**Exercise**
I need the lines below from the one with "[280,348,304,359] an ->" down to the one with "[932,86,1020,103] an MCS" reproduced exactly, both ends included, and nothing else.

**Data for review**
§ §

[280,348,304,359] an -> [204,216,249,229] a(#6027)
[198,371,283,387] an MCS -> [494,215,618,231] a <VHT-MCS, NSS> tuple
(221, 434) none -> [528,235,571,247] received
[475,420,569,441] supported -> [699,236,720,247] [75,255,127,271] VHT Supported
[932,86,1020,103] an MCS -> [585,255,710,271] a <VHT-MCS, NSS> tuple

§ §

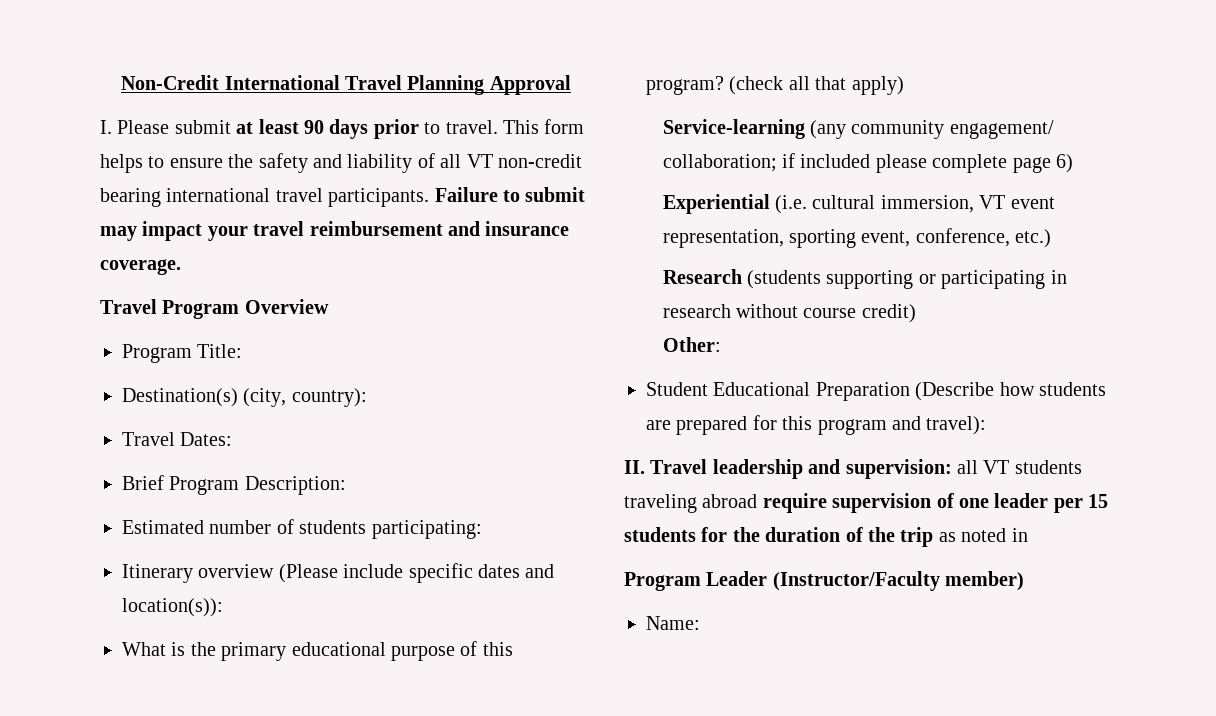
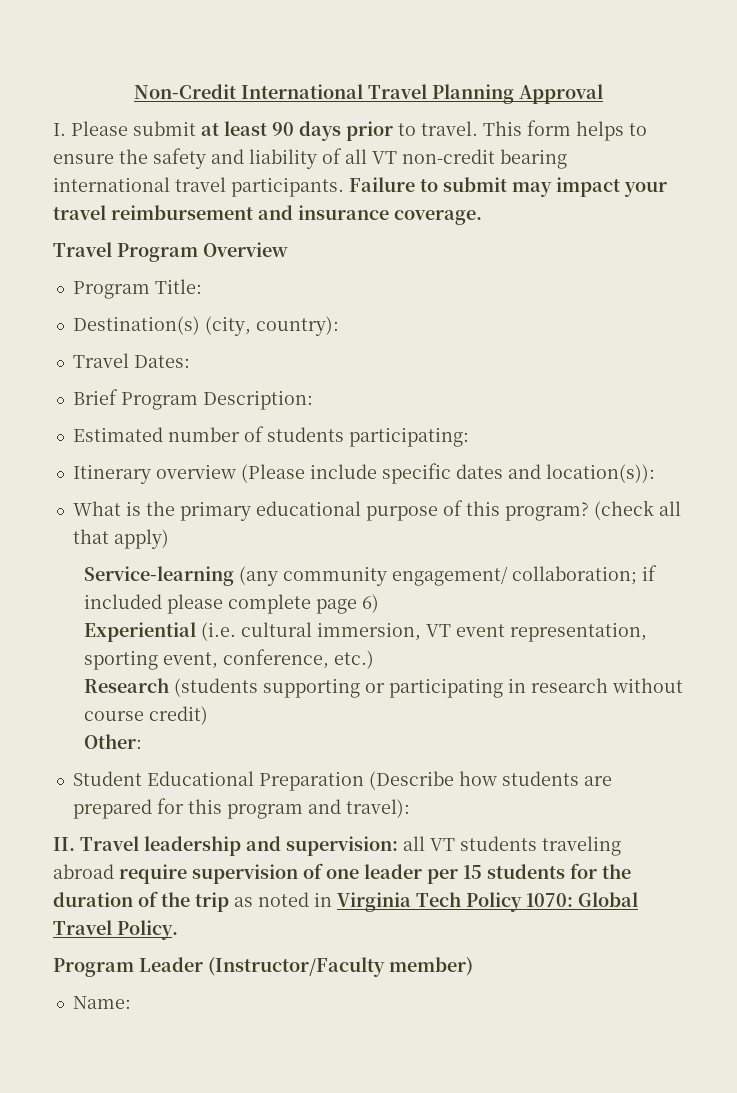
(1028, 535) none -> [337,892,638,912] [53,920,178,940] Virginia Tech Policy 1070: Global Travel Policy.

§ §

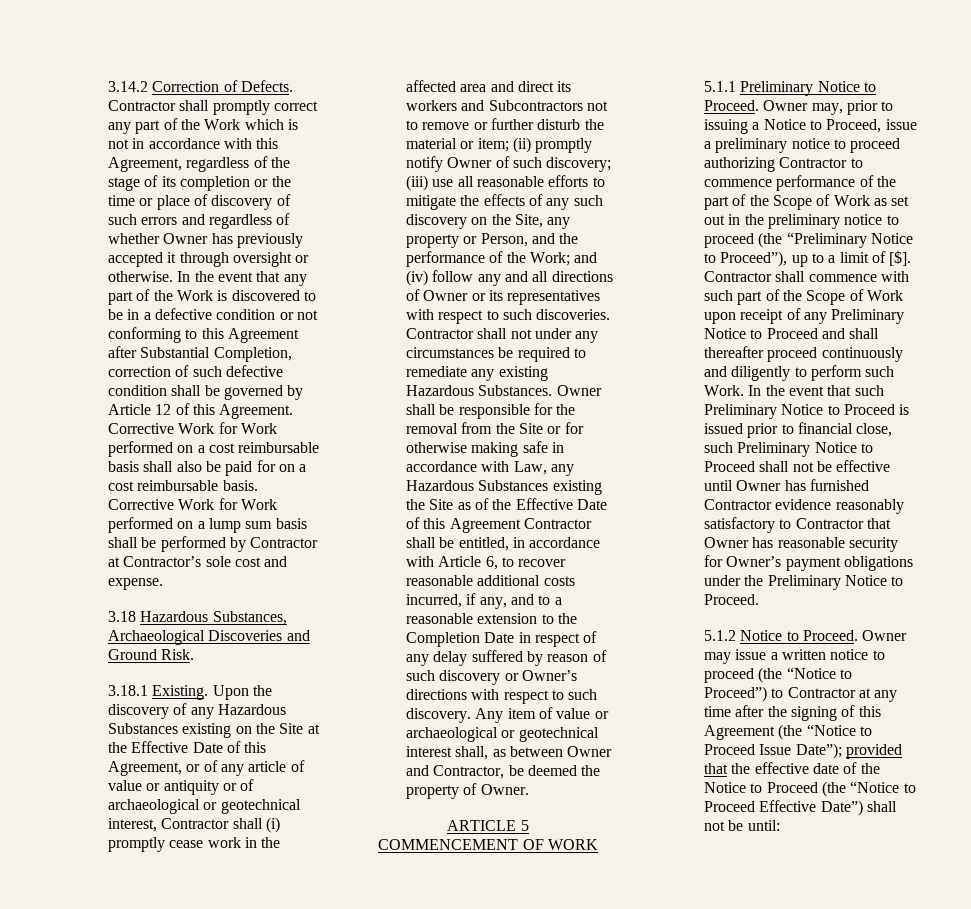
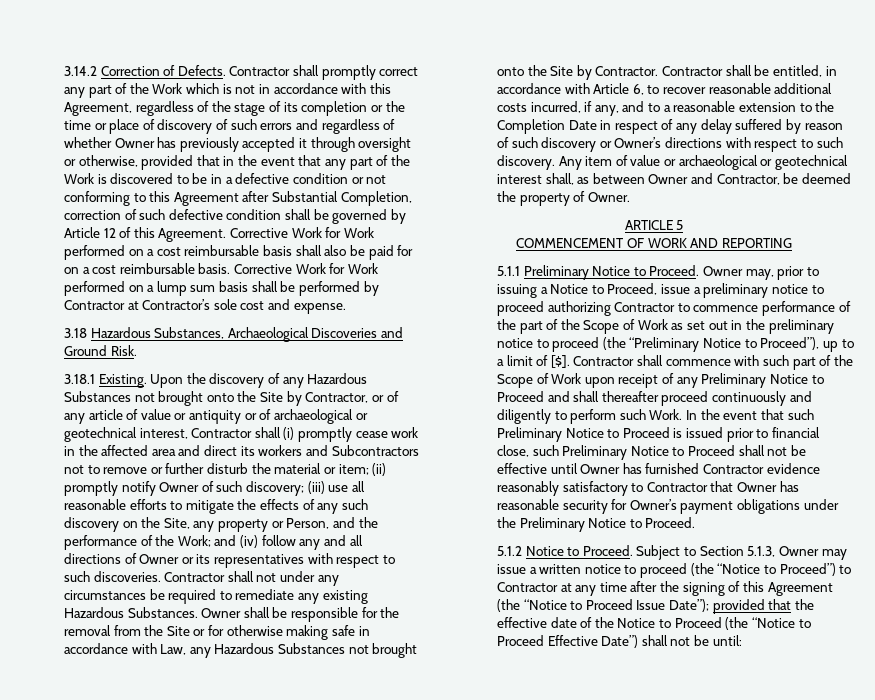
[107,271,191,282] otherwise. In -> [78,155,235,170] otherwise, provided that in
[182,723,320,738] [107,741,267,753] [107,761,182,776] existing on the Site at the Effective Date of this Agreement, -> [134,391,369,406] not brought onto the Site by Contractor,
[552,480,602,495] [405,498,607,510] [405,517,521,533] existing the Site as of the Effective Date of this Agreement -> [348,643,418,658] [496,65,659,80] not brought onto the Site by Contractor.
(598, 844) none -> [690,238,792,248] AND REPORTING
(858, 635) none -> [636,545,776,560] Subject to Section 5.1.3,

§ §

**Output**
[280,348,304,359] an -> [204,216,249,229] a(#6027)
[198,371,283,387] an MCS -> [494,215,618,231] a <VHT-MCS, NSS> tuple
(221, 434) none -> [528,235,571,247] received
[475,420,569,441] supported -> [699,236,720,247] [75,255,127,271] VHT Supported
[932,86,1020,103] an MCS -> [585,255,710,271] a <VHT-MCS, NSS> tuple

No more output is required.